Prenatal vitamins, also known as prenatal supplements, are vitamin and mineral supplements intended to be taken before and during pregnancy and during postnatal lactation. Although not intended to replace a healthy diet, prenatal vitamins provide women of childbearing age with nutrients recognized by various health organizations including the American Dietetic Association as helpful for a healthy pregnancy outcome. It may be appropriate to start taking prenatal vitamins once the woman enters childbearing age, however if a person is not pregnant or planning to become pregnant the Mayo Clinic does not recommend taking these supplements. Prenatal vitamins are similar to other multivitamins but do contain different amounts of specific nutrients to better suit the needs of an expecting mother.

==Customizations==
Vitamins and minerals such as folic acid, calcium, and iron are in higher concentrations, while nutrients such as vitamin A are reduced to reflect the current understanding of the role that these compounds play in fetal development.

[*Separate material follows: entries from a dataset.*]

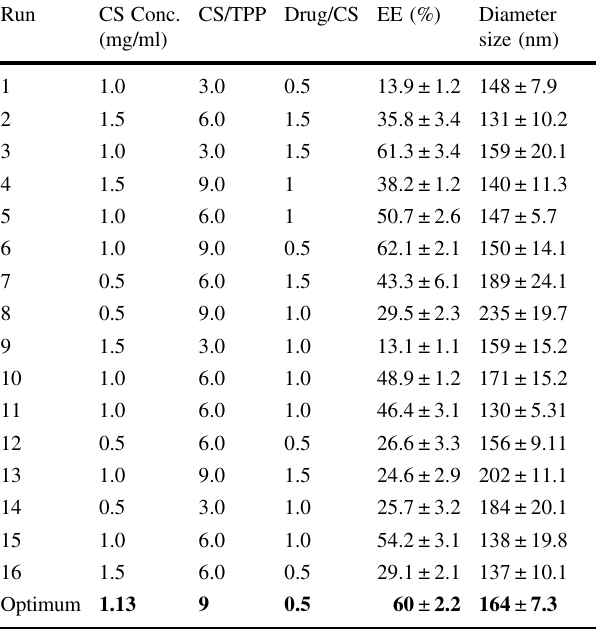
Table 2 Box – Behnken design matrix with three independent variables at three levels and the observed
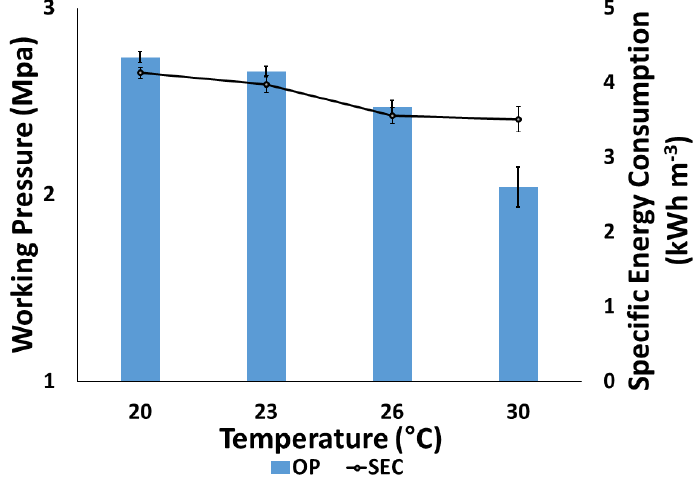
Figure 4. Working pressure and specific energy consumption.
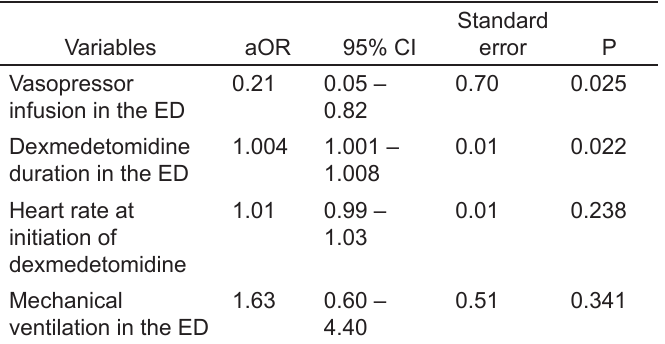
Table 4. Multivariable logistic regression analysis with a composite of hypotension and bradycardia as the dependent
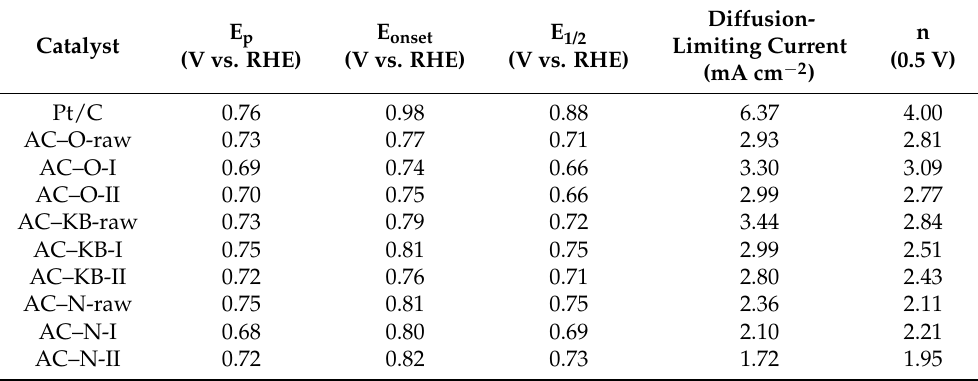
Table 5. ORR performance parameters of the obtained N-doped activated carbons and commercial Pt/C catalysts tested in alkaline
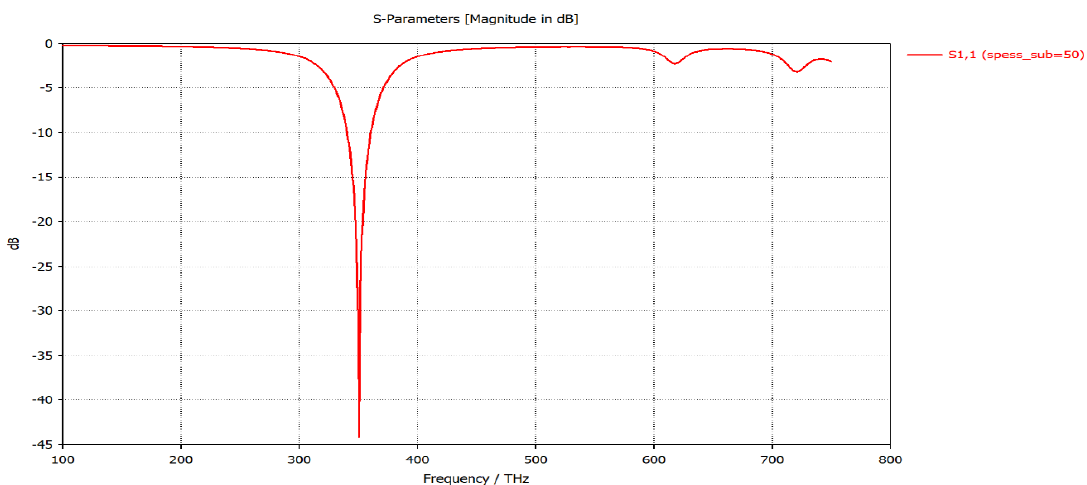
Figure 11. S-parameter magnitude (dB) vs. Frequency.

The increased dosage of folic acid or folates reflects the American Dietetic Associations position that women should consume "400 μg per day of synthetic folic acid from fortified foods (cereals and other grains), supplements or both, in addition to consuming folate from foods in a varied diet." Taking the appropriate amount of folic acid before conception can reduce or prevent the incidence of neural tube defects by as much as 70%. The recommendation to start folic acid before conception is supported by a meta-analysis of 41 studies, but is beneficial after conception as well. Often prenatal vitamins also have a reduced dosage of vitamins that may be detrimental to the fetus when taken in high doses (such as vitamin A).

Many prenatal manufacturers have chosen to include the omega-3 fatty acid, docosahexaenoic acid (DHA) in their product, either as an ingredient in the formula or as a complementary softgel. Although explicitly in many formulas to support neural development, the omega-3 fatty acids are used by both mother and fetus to create the phospholipid bilayer that makes up cell membranes.

L-arginine has tentative evidence of benefit in reducing intrauterine growth restriction.

==Side effects==
Many women have difficulty tolerating prenatal vitamins or experience constipation as a result of the high iron content. Due to tolerance challenges, the prenatal vitamin industry has developed a multitude of dosage forms to meet the needs and tolerances of expecting mothers. The most common form of prenatal vitamin is the compressed tablet, which is available through all channels and at various quality levels. Category leaders utilize this as the dosage form of choice. Other organizations within the category offer products in a variety of dosage forms such as liquids, prenatal vitamin soft chews, vitamin chewables, and even jellied prenatal vitamins.

==Availability==
Prenatal vitamins are available both over the counter in retail stores as well as by prescription from medical professionals. Although prescription vitamins are often covered by insurance, the relative potency of prescription-grade products is typically not significantly different from that available through retail. Differences in prescription versus retail vitamins do, however, exist in consistency and quality level, as well as the relative bioavailability of some specific ingredients. For example, many prescription prenatal vitamins will contain a more bioavailable form of folate, 5-methyltetrahydrofolate (5-MTHF). Doses of folic acid over 1 mg are prescription only. The amount of non-prescription prenatal vitamins needed to achieve this dose may have too much vitamin A and lead to fetal toxicity.

In addition, the U.S. Army currently provides female soldiers with optional prenatal supplements to combat high anemia rates in female soldiers.